Suite à l’acquisition d’un bien lors d’une audience des saisies immobilières, une société s’est manifestée auprès des occupants de l’immeuble afin de les informer de l’identité du nouveau propriétaire, puis a fait délivrer par voie d’huissier une sommation interpellative aux occupants des lieux de justifier d’un bail. Un des occupants a déclaré ne pas disposer d’un tel titre.

Par acte du 7 août 2013, la société ayant acquis le bien a fait assigner les occupants en référé d’heure à heure et par ordonnance réputé contradictoire, le juge des référés du tribunal d’instance a constaté la qualité d’occupants sans droit ni titre des défendeurs et ordonné leur expulsion.

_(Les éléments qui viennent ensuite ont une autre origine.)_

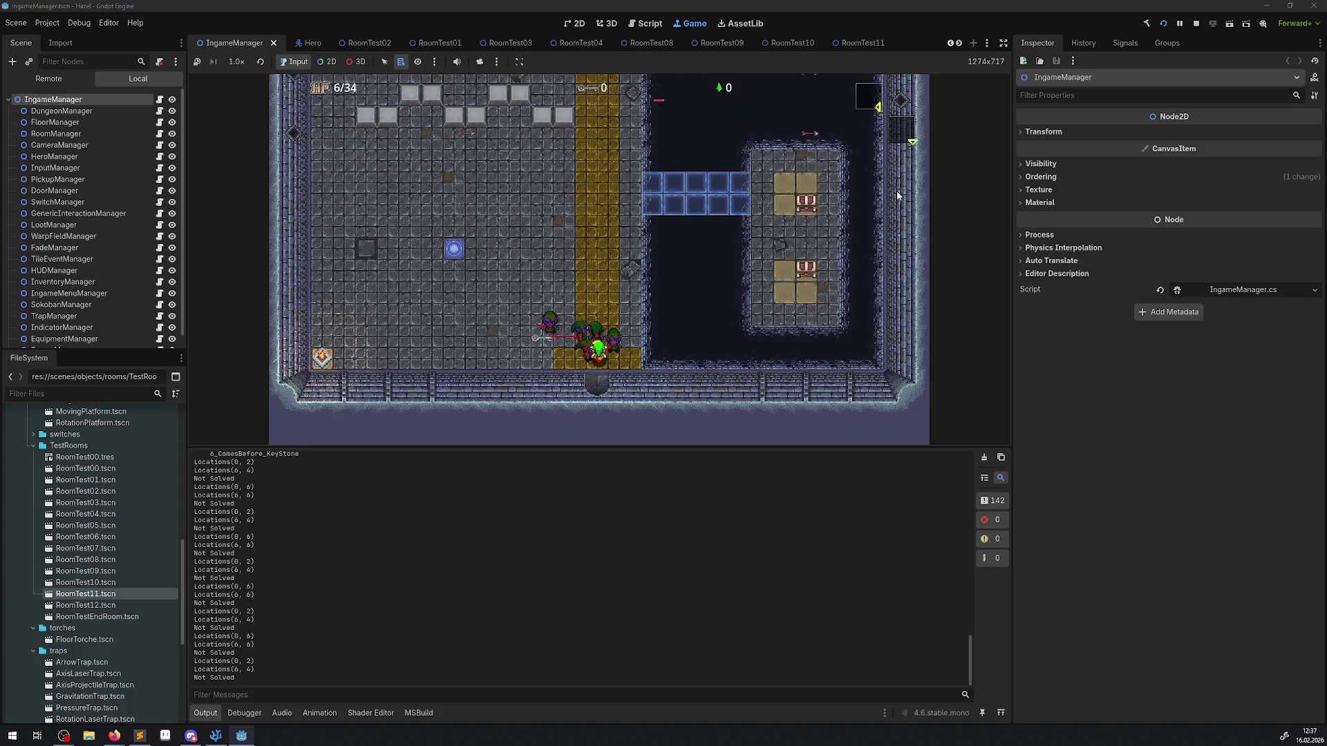
{"action": "key", "text": "Down"}
Step: Take the hero out the left door, across the block maze room, up and back
{"action": "key", "text": "Up"}
{"action": "key", "text": "Left"}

Les occupants ont interjeté appel de cette décision faisant valoir qu’ils n’étaient pas sans droit ni titre puisqu’ils disposaient d’un contrat de bail et que la propriétaire les a fait expulser en pleine période estivale ce qui leur aurait causé un important préjudice dont ils demandent réparation à hauteur de 10 000 de dommages et intérêts.

La Cour d’appel de Paris confirme l’ordonnance du juge des référés, les occupants ne versant au débat aucun bail établissant leur qualité de locataires. En outre, ils occupaient depuis plusieurs années les lieux sans aucune contrepartie pécuniaire à la jouissance des lieux. Ainsi le fait de saisir une juridiction en urgence durant la période estivale à l’effet d’obtenir un titre expulsion n’est pas de nature à caractériser une intention de nuire du propriétaire.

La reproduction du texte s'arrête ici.